Brief:
The data is to be transcribed in full, with nothing missed.

(Collected data)
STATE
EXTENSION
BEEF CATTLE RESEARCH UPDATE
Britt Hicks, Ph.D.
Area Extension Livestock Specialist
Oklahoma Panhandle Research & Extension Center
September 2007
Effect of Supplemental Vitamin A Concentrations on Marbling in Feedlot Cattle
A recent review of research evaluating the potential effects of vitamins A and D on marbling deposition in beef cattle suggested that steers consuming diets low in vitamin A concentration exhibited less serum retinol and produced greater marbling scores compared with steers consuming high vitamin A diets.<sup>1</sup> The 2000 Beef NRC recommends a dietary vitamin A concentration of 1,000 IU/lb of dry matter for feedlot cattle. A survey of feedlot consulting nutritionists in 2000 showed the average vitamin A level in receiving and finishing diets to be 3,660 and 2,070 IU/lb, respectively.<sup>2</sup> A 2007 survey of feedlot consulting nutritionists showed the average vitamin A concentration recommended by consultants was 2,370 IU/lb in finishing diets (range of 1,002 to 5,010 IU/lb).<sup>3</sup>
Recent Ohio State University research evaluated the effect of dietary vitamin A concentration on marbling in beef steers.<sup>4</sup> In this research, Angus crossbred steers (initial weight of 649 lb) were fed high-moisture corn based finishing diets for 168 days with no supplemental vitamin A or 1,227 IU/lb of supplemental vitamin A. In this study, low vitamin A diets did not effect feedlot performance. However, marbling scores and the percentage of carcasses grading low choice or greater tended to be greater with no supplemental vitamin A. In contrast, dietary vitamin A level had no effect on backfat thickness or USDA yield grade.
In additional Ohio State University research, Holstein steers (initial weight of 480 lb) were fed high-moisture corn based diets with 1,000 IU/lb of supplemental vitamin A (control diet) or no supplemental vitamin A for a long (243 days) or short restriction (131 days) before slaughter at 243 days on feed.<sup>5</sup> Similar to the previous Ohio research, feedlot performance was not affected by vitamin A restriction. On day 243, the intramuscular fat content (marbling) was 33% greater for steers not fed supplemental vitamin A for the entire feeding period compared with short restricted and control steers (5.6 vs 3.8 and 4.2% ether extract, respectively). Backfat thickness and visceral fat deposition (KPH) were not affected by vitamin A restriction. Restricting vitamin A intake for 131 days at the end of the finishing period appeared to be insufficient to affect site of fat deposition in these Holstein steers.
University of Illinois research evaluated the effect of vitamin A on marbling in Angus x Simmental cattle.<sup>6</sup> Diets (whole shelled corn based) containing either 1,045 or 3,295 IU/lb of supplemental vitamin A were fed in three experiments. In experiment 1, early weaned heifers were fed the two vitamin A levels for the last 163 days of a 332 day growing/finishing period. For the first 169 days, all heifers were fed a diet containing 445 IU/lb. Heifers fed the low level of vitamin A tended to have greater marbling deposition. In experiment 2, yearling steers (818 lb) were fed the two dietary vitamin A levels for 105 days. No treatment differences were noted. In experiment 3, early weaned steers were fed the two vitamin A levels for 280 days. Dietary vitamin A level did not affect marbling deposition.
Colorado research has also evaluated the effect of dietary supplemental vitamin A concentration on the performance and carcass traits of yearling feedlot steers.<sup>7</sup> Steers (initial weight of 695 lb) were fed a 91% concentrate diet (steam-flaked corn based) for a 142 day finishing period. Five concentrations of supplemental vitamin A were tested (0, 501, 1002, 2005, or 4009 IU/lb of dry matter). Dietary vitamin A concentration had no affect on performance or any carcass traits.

Solution for this exercise:
STATE
EXTENSION
BEEF CATTLE RESEARCH UPDATE
Britt Hicks, Ph.D.
Area Extension Livestock Specialist
Oklahoma Panhandle Research & Extension Center
September 2007
Effect of Supplemental Vitamin A Concentrations on Marbling in Feedlot Cattle
A recent review of research evaluating the potential effects of vitamins A and D on marbling deposition in beef cattle suggested that steers consuming diets low in vitamin A concentration exhibited less serum retinol and produced greater marbling scores compared with steers consuming high vitamin A diets.<sup>1</sup> The 2000 Beef NRC recommends a dietary vitamin A concentration of 1,000 IU/lb of dry matter for feedlot cattle. A survey of feedlot consulting nutritionists in 2000 showed the average vitamin A level in receiving and finishing diets to be 3,660 and 2,070 IU/lb, respectively.<sup>2</sup> A 2007 survey of feedlot consulting nutritionists showed the average vitamin A concentration recommended by consultants was 2,370 IU/lb in finishing diets (range of 1,002 to 5,010 IU/lb).<sup>3</sup>
Recent Ohio State University research evaluated the effect of dietary vitamin A concentration on marbling in beef steers.<sup>4</sup> In this research, Angus crossbred steers (initial weight of 649 lb) were fed high-moisture corn based finishing diets for 168 days with no supplemental vitamin A or 1,227 IU/lb of supplemental vitamin A. In this study, low vitamin A diets did not effect feedlot performance. However, marbling scores and the percentage of carcasses grading low choice or greater tended to be greater with no supplemental vitamin A. In contrast, dietary vitamin A level had no effect on backfat thickness or USDA yield grade.
In additional Ohio State University research, Holstein steers (initial weight of 480 lb) were fed high-moisture corn based diets with 1,000 IU/lb of supplemental vitamin A (control diet) or no supplemental vitamin A for a long (243 days) or short restriction (131 days) before slaughter at 243 days on feed.<sup>5</sup> Similar to the previous Ohio research, feedlot performance was not affected by vitamin A restriction. On day 243, the intramuscular fat content (marbling) was 33% greater for steers not fed supplemental vitamin A for the entire feeding period compared with short restricted and control steers (5.6 vs 3.8 and 4.2% ether extract, respectively). Backfat thickness and visceral fat deposition (KPH) were not affected by vitamin A restriction. Restricting vitamin A intake for 131 days at the end of the finishing period appeared to be insufficient to affect site of fat deposition in these Holstein steers.
University of Illinois research evaluated the effect of vitamin A on marbling in Angus x Simmental cattle.<sup>6</sup> Diets (whole shelled corn based) containing either 1,045 or 3,295 IU/lb of supplemental vitamin A were fed in three experiments. In experiment 1, early weaned heifers were fed the two vitamin A levels for the last 163 days of a 332 day growing/finishing period. For the first 169 days, all heifers were fed a diet containing 445 IU/lb. Heifers fed the low level of vitamin A tended to have greater marbling deposition. In experiment 2, yearling steers (818 lb) were fed the two dietary vitamin A levels for 105 days. No treatment differences were noted. In experiment 3, early weaned steers were fed the two vitamin A levels for 280 days. Dietary vitamin A level did not affect marbling deposition.
Colorado research has also evaluated the effect of dietary supplemental vitamin A concentration on the performance and carcass traits of yearling feedlot steers.<sup>7</sup> Steers (initial weight of 695 lb) were fed a 91% concentrate diet (steam-flaked corn based) for a 142 day finishing period. Five concentrations of supplemental vitamin A were tested (0, 501, 1002, 2005, or 4009 IU/lb of dry matter). Dietary vitamin A concentration had no affect on performance or any carcass traits.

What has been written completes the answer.